There’s a name for this kind of determination and dedication in the face of adversity: grit. At the University of Pennsylvania, Angela Duckworth and her team studied what separates successful 7th grade students from those who weren’t doing as well. Of all the qualities she and her team studied—health, income, IQ, social intelligence, good looks—it was those that had the most grit who were the most successful. In 2013, she won a MacArthur Fellowship for her work.
“Grit is passion and perseverance for very long-term goals. Grit is having stamina…Grit is living life like it’s a marathon, not a sprint,” said Duckworth in a TED talk.
And if there’s one thing these runners have in common, it’s grit. “A very common trait, especially in ultramarathoners, is stubbornness. When this group of people starts something, they will finish it no matter what,” says Crowley.
The training demands an enormous amount of time and energy. Though some extreme runners are professional athletes, most are not, and have to juggle work and family time into their running schedules. Crowley trains for 15 hours a week—a mix of strength training and runs, sometimes twice a day—plus extensive stretching as a part of the recovery process. For mileage-based training, runners may put in anywhere from 50 miles on a medium week to 100 on a difficult week.

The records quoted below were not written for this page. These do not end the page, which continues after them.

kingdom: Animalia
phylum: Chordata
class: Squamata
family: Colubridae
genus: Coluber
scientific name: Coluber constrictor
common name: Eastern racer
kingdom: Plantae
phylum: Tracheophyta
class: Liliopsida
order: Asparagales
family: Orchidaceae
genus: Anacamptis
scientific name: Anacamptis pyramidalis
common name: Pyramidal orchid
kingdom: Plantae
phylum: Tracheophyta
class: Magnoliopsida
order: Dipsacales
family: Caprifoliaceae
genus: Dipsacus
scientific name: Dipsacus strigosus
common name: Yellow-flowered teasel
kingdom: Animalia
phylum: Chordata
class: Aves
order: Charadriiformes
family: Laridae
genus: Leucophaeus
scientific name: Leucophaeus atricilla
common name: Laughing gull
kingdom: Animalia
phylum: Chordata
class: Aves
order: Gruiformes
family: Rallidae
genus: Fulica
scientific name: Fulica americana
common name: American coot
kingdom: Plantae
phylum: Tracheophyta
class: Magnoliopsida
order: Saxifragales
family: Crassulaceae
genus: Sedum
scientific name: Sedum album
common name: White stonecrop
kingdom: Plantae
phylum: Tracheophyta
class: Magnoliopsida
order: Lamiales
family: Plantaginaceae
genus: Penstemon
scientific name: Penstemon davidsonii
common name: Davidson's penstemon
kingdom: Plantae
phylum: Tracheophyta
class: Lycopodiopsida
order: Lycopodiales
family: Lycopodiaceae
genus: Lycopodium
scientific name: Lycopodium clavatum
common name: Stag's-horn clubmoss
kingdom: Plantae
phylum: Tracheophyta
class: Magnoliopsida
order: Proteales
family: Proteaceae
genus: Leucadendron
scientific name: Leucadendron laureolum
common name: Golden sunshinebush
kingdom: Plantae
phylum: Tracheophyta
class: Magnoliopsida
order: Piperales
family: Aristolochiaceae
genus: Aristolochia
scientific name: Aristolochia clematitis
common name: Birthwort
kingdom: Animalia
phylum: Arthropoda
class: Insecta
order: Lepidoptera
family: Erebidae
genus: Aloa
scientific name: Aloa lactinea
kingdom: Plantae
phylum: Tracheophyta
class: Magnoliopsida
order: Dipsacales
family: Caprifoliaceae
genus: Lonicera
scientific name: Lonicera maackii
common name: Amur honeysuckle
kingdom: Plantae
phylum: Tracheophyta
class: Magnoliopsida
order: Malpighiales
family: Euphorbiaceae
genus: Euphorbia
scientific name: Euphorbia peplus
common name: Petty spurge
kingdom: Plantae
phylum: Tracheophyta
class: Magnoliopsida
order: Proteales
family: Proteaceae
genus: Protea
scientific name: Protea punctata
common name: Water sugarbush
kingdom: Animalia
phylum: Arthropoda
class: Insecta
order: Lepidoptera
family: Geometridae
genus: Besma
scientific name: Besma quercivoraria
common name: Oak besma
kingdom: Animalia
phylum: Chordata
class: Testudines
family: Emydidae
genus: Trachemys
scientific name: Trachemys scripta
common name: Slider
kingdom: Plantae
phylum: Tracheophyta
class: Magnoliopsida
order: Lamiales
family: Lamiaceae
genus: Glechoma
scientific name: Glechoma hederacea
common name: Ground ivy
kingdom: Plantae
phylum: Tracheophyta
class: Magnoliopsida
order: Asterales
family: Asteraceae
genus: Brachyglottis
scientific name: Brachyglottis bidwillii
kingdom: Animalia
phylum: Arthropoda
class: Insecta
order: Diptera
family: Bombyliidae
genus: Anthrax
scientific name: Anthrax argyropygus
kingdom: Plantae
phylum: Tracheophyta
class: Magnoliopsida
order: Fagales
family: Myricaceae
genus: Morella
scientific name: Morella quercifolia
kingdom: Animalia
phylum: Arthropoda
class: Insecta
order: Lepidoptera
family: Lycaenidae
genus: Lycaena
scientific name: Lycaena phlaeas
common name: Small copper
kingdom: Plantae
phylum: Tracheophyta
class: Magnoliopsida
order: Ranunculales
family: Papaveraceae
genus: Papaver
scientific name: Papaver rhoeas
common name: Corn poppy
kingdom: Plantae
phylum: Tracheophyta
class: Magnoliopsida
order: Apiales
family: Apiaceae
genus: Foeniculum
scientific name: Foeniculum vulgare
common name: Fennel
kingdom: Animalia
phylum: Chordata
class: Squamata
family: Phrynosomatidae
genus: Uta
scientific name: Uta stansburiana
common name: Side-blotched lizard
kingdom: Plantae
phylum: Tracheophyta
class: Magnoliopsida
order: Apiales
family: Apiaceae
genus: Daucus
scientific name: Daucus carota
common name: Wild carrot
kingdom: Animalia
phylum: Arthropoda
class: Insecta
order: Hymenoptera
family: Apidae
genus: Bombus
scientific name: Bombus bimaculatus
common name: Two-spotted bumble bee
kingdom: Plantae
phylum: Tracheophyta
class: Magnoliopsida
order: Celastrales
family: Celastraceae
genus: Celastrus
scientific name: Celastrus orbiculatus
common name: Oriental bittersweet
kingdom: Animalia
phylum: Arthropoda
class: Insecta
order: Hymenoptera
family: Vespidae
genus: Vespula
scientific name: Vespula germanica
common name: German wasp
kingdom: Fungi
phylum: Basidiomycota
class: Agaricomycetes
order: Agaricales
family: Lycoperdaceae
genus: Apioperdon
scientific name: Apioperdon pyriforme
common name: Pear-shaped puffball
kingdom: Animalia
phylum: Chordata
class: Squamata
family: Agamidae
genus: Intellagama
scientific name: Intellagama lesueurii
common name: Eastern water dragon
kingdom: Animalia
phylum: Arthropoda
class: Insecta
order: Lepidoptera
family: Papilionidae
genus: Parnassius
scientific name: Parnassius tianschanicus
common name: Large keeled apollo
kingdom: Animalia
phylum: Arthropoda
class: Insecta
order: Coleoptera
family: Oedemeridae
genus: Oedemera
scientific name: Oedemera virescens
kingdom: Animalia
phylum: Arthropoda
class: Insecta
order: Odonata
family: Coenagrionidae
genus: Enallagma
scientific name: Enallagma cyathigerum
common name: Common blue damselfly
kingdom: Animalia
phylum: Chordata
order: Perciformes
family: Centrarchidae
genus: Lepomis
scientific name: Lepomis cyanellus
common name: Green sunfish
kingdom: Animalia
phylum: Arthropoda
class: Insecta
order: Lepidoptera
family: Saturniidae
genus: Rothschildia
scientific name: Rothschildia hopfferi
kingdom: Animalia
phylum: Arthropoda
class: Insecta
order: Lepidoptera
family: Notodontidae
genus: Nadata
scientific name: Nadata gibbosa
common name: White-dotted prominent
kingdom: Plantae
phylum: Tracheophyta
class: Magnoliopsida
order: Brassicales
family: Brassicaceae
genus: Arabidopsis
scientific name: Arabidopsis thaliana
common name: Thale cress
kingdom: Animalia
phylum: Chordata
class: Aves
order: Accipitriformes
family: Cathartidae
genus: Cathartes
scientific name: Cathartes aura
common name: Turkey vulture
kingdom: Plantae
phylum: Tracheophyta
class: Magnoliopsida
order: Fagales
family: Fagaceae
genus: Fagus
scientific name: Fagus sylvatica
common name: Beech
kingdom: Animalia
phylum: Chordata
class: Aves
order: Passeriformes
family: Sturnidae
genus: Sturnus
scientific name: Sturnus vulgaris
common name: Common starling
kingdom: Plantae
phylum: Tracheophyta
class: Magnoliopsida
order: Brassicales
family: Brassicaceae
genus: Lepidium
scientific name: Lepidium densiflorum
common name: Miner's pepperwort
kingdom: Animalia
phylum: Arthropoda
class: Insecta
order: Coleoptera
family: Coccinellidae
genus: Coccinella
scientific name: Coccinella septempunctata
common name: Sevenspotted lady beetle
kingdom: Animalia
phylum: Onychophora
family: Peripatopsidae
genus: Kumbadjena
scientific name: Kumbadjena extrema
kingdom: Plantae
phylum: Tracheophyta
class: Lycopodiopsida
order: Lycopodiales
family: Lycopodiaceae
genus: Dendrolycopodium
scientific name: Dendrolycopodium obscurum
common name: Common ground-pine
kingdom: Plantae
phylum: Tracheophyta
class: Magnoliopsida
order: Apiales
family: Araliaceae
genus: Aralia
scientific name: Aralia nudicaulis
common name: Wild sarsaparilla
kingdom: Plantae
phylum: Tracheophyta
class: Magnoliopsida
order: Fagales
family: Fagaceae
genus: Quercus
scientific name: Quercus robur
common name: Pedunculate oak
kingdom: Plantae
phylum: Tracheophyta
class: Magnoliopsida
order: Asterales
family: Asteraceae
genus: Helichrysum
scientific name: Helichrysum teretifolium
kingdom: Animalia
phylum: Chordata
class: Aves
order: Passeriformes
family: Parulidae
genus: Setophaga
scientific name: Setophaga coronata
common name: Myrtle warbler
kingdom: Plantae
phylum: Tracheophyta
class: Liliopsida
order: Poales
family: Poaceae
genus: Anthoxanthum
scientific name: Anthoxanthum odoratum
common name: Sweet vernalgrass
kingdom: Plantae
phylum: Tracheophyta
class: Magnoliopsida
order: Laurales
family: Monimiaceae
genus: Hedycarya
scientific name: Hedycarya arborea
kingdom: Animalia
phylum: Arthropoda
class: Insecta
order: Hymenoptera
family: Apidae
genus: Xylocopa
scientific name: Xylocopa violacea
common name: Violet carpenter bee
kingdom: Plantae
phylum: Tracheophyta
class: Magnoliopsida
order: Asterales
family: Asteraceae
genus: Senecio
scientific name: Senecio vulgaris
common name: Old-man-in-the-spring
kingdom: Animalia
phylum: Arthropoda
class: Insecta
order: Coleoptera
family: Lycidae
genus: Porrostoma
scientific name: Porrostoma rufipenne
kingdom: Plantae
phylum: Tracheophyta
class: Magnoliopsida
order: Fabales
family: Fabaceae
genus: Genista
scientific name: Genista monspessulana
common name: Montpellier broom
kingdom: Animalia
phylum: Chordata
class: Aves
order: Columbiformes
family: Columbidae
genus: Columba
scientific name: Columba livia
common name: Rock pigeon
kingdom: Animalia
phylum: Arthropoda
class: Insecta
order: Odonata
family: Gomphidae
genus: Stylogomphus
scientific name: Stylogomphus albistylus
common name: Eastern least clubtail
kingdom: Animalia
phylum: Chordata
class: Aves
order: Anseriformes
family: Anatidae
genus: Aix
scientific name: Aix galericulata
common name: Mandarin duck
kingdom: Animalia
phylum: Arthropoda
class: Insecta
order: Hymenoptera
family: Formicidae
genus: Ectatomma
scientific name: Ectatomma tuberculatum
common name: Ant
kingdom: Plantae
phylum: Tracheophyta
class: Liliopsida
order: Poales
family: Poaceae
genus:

Crowley says that he feels terrible while running an ultramarathon, but knows that if he can just hold on for a little while longer, he’ll feel good again. “I know that when I’m feeling at a very low point, it has turned around…then all the sudden you feel great 10 minutes later,” he said. He’s found that even if you don’t know what’s causing you pain—thirst, hunger, or uncooperative equipment—you can try to fix one thing, knowing the discomfort will soon pass.
Flow
The term “flow” was coined by Mihaly Csikszentmihalyi in 1990, a psychologist at Claremont Graduate University in California. He argues it’s one of the keys to happiness. He described it in a TED talk in 2004: It’s that moment when you’re in the zone. You’re completely focused on the task at hand, and you feel the perfect balance of being challenged while knowing you have the skills you need to keep going.
Christine Weinkauff, a graduate student working with Csikszentmihalyi and long-distance trail runner, studies flow in the context of exercise and running.
“Running is one of the best ways to experience flow,” she told Quartz.
It’s not always that simple to get into flow, she explained. It depends on your goals for the day, and your own perceived skill level. If you think you’re doing really well in a run but are then passed by other runners, you may suddenly feel slow. And if you constantly try to get yourself into a state of flow, you’ll never feel it. It’s a little bit like trying to fall asleep. The more focused you are on losing yourself in the activity, the less you are able to do it.
In some respects, being in the flow bears similarities to attaining nirvana—a perfect stillness of the mind. You don’t worry about dogs nipping at your heels, or the way a pack feels on your back; you’re present in the race.
There’s another theory (paywall) that the parts of the brain used to manage time and make decisions become deactivated when we engage in certain activities like exercise. Weinkauff says that while runners are using their motor cortexes, the conscious mind tends to quiet down. “It’s a really interesting juxtaposition of physical effort with a state of mental stillness,” she says.
Crowley sees it as “a way to separate myself from the day at the office…get outside, go to some cool places. It always has been a release or a distraction.”
On the third day in Ecuador, Crowley started feeling a bit better. The runners had left the city behind, and the scenery improved. Running along trails carved into the side of a mountain, Crowley was in the flow. On the last day of the race, despite having depleted his food stock more quickly than he had planned, Crowley realized that he was comfortably in third place. He took his time to complete the journey, and take in the view.